**TASK ITEM**.
Lines with the string "leaves" are to be identified in the listing and copied.

**RECORDS TO USE**.
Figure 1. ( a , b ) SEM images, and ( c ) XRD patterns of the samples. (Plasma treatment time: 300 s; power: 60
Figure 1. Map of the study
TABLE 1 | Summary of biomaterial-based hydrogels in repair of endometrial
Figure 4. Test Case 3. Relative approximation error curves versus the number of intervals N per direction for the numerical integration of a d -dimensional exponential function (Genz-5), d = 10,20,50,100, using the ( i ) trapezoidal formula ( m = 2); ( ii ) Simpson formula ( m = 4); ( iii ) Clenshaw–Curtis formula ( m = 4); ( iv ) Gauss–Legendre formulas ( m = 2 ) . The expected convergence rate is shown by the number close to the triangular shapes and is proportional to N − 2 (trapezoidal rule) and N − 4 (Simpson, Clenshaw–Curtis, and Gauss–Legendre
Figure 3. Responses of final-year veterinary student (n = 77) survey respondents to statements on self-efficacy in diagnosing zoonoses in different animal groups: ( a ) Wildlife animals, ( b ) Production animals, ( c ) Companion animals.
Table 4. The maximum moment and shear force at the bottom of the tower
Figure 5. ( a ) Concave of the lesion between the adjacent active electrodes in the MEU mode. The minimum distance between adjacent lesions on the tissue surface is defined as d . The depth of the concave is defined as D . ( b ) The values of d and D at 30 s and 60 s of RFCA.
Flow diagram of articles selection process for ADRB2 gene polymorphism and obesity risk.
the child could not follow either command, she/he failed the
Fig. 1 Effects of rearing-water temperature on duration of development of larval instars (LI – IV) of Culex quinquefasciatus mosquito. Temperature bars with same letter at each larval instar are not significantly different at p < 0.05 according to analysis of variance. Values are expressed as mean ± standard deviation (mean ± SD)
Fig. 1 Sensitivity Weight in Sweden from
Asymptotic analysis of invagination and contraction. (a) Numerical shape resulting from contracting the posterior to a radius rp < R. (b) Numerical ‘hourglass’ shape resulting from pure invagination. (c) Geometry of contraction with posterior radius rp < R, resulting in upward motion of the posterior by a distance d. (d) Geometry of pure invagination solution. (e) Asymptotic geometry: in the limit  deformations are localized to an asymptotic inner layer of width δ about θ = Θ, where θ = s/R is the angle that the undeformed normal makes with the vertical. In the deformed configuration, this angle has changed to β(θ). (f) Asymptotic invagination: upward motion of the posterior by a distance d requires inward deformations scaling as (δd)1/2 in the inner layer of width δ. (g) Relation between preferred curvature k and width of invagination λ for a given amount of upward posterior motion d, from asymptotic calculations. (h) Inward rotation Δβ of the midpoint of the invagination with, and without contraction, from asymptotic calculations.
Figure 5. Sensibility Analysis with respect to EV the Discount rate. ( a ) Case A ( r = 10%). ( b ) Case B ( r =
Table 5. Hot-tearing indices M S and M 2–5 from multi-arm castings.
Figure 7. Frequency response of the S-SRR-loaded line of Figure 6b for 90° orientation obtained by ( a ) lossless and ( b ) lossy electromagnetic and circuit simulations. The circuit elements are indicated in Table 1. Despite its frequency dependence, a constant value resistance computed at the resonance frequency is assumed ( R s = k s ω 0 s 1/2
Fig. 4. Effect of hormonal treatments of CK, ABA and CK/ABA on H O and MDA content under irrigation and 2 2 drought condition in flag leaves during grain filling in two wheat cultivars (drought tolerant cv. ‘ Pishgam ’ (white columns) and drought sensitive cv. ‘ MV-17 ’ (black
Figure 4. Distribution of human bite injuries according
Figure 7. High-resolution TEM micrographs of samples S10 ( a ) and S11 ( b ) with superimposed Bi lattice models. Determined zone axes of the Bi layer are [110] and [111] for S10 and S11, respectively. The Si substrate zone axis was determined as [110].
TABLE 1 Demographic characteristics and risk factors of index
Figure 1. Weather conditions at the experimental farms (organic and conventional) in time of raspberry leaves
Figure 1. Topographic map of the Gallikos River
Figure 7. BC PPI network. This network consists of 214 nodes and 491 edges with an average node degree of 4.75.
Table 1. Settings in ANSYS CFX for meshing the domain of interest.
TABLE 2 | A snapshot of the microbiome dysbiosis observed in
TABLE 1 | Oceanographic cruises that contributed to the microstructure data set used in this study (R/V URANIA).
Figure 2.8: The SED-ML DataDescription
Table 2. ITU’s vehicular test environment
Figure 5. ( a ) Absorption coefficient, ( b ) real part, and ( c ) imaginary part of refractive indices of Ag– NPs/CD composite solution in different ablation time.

**TASK OUTPUT**.
Fig. 4. Effect of hormonal treatments of CK, ABA and CK/ABA on H O and MDA content under irrigation and 2 2 drought condition in flag leaves during grain filling in two wheat cultivars (drought tolerant cv. ‘ Pishgam ’ (white columns) and drought sensitive cv. ‘ MV-17 ’ (black
Figure 1. Weather conditions at the experimental farms (organic and conventional) in time of raspberry leaves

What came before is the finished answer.